On observe que tout le système repose sur un consensus entièrement hors chaîne. C’est là le cœur du paradigme du consensus basé sur le stockage — il abandonne le système de consensus entre nœuds typique de la blockchain, libérant ainsi la couche d’exécution des processus coûteux de communication et de confirmation, lui permettant d’atteindre un TPS quasi illimité et une grande efficacité économique. Ce point est similaire aux rollups, mais le SCP emprunte une voie différente, cherchant à transformer ce cas d’usage dédié à la mise à l’échelle en un nouveau modèle de transition entre Web2 et Web3.

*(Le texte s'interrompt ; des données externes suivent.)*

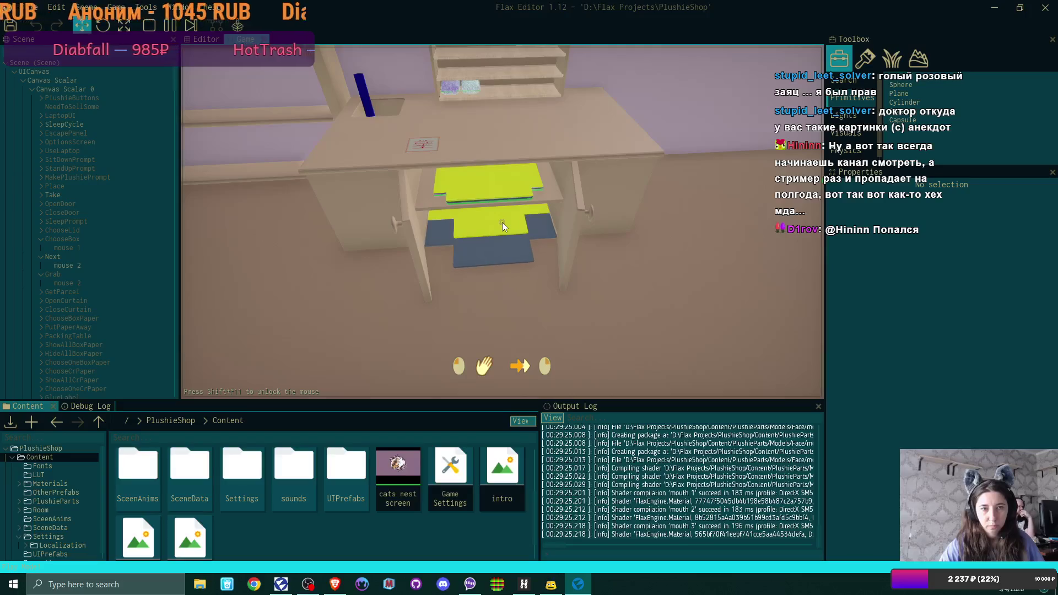
pyautogui.click(501, 223)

Le coordinateur mentionné ci-dessus est un serveur centralisé, mais cela ne signifie pas qu’il puisse agir arbitrairement. Comme pour l’ordonnanceur d’un rollup, une fois que les données brutes des utilisateurs sont soumises par lots sur Arweave, n’importe qui peut exécuter un programme de détecteur pour les vérifier et comparer les états retournés par le coordinateur. D’un certain point de vue, cette logique rappelle celle des applications basées sur des inscriptions (inscriptions).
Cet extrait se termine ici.